Vine a Comala porque me dijeron que acá se desarrollaba un libro, un tal Pedro Páramo. Un maestro me lo dijo. Y yo me prometí que vendría aquí en cuanto el curso acabara. Apreté mis manos en señal de que lo haría; acababa de terminar de leerlo y estaba en un plan de saberlo todo. "No dejes de ir -me recomendó el maestro-. Está entre este lugar y este otro. Estoy seguro de que te dará gusto conocerlo." Entonces no pude hacer otra cosa que prometerle que así lo haría, y de tanto pensar en ir me costó trabajo sacarme la idea de la cabeza.
Todavía antes, el maestro me había dicho:
- No vayas esperando nada. Disfruta el lugar como es. La cosa no es exactamente como él la describe... Pero ve, de todas formas, vale la pena.
- Así lo haré, maestro.
Pero en el fondo no pensaba venir. Hasta que ahora pronto comencé a releer el libro, a darle vuelo a las imágenes. Y de este modo se me fue formando un mundo alrededor de la esperanza de conocer el lugar donde se desarrollaba Pedro Páramo, el libro que leí con aquel maestro. Por eso vine a Comala.
Era el tiempo que describía el autor en su libro, en Comala, sin embargo no había nada podrido, ni polvoso. Hacía calor, sí, pero no el calor seco que envolvía los cerros y hacía que el aire pasara pegadito a las ventanas, no. Un calor húmedo, lleno de duraznos, de mangos, de exhuberancia de selva y una pequeña iglesia. Las puertas abiertas, letreros que venden ponche. Un hombre descargaba hielo en el pequeño zócalo. Nadie estaba muerto, nadie parecía estarlo. Habiá un restaurante que se hacía llamar Don Comalón, con típica comida mexicana.
Le pregunté al hombre del hielo por Pedro Páramo. "No, señor a ese no lo conozco," me dijo. Le pregunté entonces si no había una calle que se llamara así. Tampoco. De mi ilusión de encontrar algo de la lectura no quedaba nada. El único fantasma en todo Comala era Juan Rulfo.

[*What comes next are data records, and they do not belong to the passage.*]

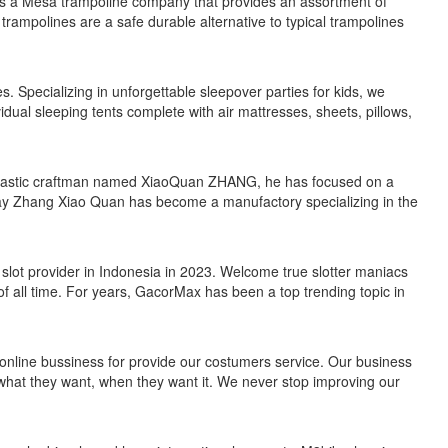
is a Mesa trampoline company that provides an assortment of
trampolines are a safe durable alternative to typical trampolines
. Specializing in unforgettable sleepover parties for kids, we
idual sleeping tents complete with air mattresses, sheets, pillows,
husiastic craftman named XiaoQuan ZHANG, he has focused on a
ay Zhang Xiao Quan has become a manufactory specializing in the
slot provider in Indonesia in 2023. Welcome true slotter maniacs
f all time. For years, GacorMax has been a top trending topic in
ine bussiness for provide our costumers service. Our business
what they want, when they want it. We never stop improving our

Cuando volví a casa me dediqué a investigar. Aunque Rulfo había nacido cerca de ahí y conocía Comala, sólo había usado el nombre a su conveniencia . Un tiempo trabajó como vendedor ambulante de llantas por todo México, pero me imagino que el negocio de vender neumáticos lo llevó un par de veces cerca de Comala, tal vez a Colima, pero quién sabe. Mientras vendía llantas, para pasar el rato, se puso a escribir cuentos. Unos le quedaron mejores que otros, pero todos los publicó en revistas. Como tenía algunos amigos bien conectados, le dieron una beca para que escribiera una novela, y contrario a lo que todos esperaban, la novela tuvo mucho éxito, demasiado para Juan. Tanto éxito que Rulfo pudo pasar el resto de su vida sin escribir una sola línea más, y mentir cada que le preguntaban, diciendo que estaba por terminar una nueva novela llamada La Cordillera, de la que no escribió ni una línea [aunque en algún lugar queda una reseña].
¿Qué hizo Rulfo durante los 30 años que vivió después de escribir Pedro Páramo? Tomó fotos, se acercó al cine. El cine era su máxima ilusión, pero por lo mismo el cine nunca le hizo caso. La literatura escrita no podría haberle interesado menos ni haberlo aburrido más. El soñaba con la imagen, con la fotografía en movimiento. Y así lo hizo hasta su muerte, en su cama, pacífico. Rodeado del aroma de la santidad literaria, pero apestados sus sueños por dentro. Los sueños del cineasta que se tuvo que dedicar a vender llantas y a escribir cuentitos.